**Job item:**
The output should be all lines of the entries below in which the word "ASUS" occurs.

○ ○ ○

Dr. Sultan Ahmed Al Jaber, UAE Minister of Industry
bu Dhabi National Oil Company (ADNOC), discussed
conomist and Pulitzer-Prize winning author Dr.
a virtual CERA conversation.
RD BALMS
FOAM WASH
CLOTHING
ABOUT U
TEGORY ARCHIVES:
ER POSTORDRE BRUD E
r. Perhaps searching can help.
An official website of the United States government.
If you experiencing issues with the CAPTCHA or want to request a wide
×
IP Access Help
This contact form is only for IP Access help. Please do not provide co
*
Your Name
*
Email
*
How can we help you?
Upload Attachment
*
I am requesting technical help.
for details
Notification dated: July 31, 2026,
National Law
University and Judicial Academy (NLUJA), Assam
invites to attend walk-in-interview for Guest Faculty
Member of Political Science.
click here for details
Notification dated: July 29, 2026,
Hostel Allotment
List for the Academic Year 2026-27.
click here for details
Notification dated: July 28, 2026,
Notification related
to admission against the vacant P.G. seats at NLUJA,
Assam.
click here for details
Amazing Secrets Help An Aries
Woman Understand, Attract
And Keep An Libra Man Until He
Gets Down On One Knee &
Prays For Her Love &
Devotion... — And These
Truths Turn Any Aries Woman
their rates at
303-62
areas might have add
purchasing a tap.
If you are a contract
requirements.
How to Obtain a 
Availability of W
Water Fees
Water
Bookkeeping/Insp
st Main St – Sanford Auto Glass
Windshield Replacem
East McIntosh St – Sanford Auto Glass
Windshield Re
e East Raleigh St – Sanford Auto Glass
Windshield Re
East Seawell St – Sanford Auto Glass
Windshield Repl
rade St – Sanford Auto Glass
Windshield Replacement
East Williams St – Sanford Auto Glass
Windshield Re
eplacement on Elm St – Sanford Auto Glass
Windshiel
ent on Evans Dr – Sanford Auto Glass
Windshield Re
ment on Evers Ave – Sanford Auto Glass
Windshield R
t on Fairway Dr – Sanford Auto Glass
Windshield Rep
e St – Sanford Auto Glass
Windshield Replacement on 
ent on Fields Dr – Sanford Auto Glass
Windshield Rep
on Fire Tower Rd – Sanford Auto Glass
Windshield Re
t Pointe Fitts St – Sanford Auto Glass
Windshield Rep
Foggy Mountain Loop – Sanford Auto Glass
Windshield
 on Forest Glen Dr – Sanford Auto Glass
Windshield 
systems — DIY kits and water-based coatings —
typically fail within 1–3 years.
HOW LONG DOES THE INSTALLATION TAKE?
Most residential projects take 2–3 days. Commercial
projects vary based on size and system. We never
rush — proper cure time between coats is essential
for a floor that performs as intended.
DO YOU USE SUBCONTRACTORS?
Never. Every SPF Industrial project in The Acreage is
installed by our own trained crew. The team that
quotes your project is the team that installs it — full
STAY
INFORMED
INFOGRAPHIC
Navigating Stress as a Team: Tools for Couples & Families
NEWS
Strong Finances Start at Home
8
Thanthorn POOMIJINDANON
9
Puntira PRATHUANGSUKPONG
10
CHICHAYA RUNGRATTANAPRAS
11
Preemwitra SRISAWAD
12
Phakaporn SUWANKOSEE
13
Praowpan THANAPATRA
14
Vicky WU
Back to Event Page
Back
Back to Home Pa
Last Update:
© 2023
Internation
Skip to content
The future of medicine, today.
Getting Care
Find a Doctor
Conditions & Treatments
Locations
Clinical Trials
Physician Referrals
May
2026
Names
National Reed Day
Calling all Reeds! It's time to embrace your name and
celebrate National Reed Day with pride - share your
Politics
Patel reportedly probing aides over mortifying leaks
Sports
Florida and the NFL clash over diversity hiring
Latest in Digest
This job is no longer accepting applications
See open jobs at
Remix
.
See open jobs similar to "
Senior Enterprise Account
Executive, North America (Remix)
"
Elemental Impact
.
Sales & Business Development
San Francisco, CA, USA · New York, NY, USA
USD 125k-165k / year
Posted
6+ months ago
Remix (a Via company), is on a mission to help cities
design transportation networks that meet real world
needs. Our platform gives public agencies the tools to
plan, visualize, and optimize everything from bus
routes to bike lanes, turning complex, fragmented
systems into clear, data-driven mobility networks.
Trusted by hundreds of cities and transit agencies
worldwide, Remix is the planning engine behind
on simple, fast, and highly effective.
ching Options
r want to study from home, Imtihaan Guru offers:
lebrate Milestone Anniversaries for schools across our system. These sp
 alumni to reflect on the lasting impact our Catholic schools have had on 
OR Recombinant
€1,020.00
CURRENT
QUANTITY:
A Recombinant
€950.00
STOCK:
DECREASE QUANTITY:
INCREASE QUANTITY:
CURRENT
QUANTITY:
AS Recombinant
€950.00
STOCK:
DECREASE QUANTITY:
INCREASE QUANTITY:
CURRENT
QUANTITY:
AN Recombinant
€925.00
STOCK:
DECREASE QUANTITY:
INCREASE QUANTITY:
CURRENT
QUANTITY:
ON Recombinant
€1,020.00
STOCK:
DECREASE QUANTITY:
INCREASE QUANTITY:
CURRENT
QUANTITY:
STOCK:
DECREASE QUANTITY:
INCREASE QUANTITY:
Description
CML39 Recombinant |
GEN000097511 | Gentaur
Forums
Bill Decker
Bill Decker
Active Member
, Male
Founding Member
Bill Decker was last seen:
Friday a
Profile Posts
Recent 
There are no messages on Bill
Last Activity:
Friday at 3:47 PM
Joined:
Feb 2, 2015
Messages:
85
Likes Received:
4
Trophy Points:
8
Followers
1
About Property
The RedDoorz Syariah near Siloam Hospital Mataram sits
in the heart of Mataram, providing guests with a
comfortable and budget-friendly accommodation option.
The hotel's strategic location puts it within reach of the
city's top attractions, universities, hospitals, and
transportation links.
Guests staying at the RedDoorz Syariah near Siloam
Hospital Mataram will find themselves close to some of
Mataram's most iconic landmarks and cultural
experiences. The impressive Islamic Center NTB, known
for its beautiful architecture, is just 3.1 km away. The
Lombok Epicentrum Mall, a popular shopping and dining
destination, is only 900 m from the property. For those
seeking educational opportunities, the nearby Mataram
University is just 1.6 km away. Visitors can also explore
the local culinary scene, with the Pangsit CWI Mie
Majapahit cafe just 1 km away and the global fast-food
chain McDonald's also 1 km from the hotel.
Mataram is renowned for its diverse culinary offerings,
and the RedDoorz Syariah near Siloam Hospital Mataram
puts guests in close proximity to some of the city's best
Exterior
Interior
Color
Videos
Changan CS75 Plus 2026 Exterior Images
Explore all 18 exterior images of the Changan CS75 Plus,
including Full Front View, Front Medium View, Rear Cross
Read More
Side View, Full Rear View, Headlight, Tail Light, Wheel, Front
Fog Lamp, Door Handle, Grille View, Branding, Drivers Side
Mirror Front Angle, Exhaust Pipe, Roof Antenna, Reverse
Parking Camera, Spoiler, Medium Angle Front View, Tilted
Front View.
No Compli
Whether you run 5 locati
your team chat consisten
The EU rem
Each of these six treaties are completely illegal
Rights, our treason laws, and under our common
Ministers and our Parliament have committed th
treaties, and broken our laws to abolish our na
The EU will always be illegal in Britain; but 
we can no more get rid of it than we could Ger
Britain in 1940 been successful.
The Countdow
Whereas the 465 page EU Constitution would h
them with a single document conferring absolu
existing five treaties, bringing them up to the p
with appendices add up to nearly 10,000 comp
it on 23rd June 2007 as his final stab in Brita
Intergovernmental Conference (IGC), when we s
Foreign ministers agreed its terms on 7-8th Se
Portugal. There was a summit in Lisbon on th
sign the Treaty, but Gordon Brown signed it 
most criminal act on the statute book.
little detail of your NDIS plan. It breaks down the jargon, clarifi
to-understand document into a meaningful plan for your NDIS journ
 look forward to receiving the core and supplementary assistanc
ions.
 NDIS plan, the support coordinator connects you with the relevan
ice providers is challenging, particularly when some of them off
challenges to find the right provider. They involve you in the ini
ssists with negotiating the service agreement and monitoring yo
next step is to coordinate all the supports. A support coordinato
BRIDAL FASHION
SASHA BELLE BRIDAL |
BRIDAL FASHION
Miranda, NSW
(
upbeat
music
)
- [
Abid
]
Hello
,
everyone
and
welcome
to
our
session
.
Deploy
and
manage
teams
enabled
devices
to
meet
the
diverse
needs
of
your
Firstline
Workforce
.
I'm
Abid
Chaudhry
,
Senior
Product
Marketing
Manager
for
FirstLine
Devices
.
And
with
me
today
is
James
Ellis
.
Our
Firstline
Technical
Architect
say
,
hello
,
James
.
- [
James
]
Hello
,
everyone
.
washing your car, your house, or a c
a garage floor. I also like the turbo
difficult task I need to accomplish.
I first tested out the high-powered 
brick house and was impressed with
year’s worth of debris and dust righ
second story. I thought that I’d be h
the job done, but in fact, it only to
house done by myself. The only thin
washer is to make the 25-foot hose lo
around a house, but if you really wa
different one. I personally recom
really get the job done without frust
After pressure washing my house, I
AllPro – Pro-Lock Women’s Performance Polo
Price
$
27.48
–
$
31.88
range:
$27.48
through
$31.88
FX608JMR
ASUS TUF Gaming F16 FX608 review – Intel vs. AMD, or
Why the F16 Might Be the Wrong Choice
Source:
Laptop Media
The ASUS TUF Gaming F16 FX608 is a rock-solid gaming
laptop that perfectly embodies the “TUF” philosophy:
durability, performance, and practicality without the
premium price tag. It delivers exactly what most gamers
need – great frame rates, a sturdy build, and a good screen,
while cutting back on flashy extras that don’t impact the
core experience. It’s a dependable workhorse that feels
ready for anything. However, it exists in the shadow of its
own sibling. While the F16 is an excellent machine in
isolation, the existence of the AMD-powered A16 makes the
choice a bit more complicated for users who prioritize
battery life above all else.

○ ○ ○

**Result of the exercise:**
ASUS TUF Gaming F16 FX608 review – Intel vs. AMD, or
The ASUS TUF Gaming F16 FX608 is a rock-solid gaming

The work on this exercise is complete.